DPRD Jatim, Bhirawa – Badan Anggaran (Banggar) DPRD Jawa Timur memberikan apresiasi atas keberhasilan Pemerintah Provinsi Jawa Timur mempertahankan opini Wajar Tanpa Pengecualian (WTP) dari Badan Pemeriksa Keuangan (BPK).
Namun, di balik capaian tersebut, Banggar membongkar sejumlah persoalan serius dalam pengelolaan APBD 2025 yang dinilai harus segera dibenahi.
Dalam laporan yang disampaikan Juru Bicara Banggar DPRD Jatim, Cahyo Harjo Prakoso, pada Rapat Paripurna DPRD Jatim, Senin (13/7/2026), Banggar menyoroti masih tingginya anggaran yang tidak terserap, buruknya kinerja sejumlah BUMD, hingga besarnya Sisa Lebih Perhitungan Anggaran (SiLPA) yang mencapai Rp3,38 triliun.
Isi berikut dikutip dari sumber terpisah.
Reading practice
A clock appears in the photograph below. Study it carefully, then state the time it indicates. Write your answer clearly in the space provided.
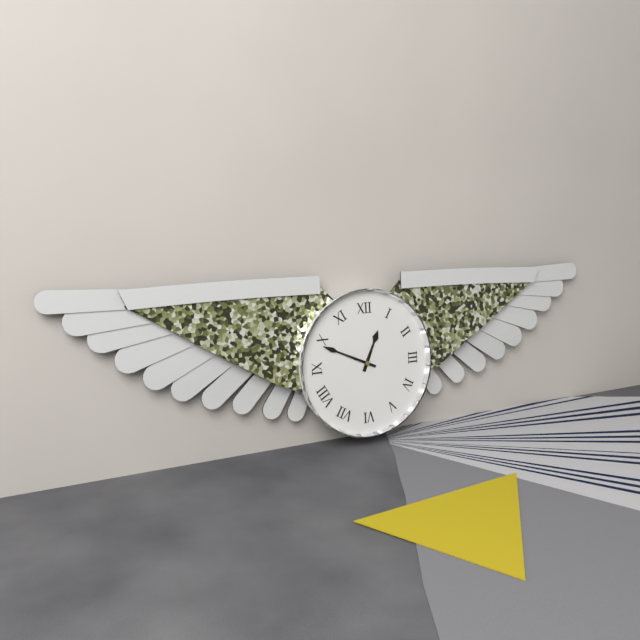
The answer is 12:49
“Banggar mencatat pendapatan daerah tahun 2025 berhasil melampaui target. Dari target Rp28,56 triliun, realisasi pendapatan mencapai Rp29,88 triliun atau 104,65 persen. Capaian tersebut terutama ditopang oleh Pendapatan Asli Daerah (PAD) yang terealisasi 107,83 persen serta lain-lain pendapatan daerah yang sah sebesar 122,89 persen,” katanya.
Meski demikian, lanjut Cahyo, Banggar mengingatkan adanya tren perlambatan. Tingkat realisasi pendapatan tahun 2025 lebih rendah dibanding 2024 yang mencapai 110,3 persen.
Menurutnya, kondisi tersebut dipengaruhi transisi kebijakan opsen PKB dan BBNKB, melemahnya penjualan kendaraan bermotor, serta meningkatnya penggunaan kendaraan listrik yang belum memberikan kontribusi pajak secara proporsional.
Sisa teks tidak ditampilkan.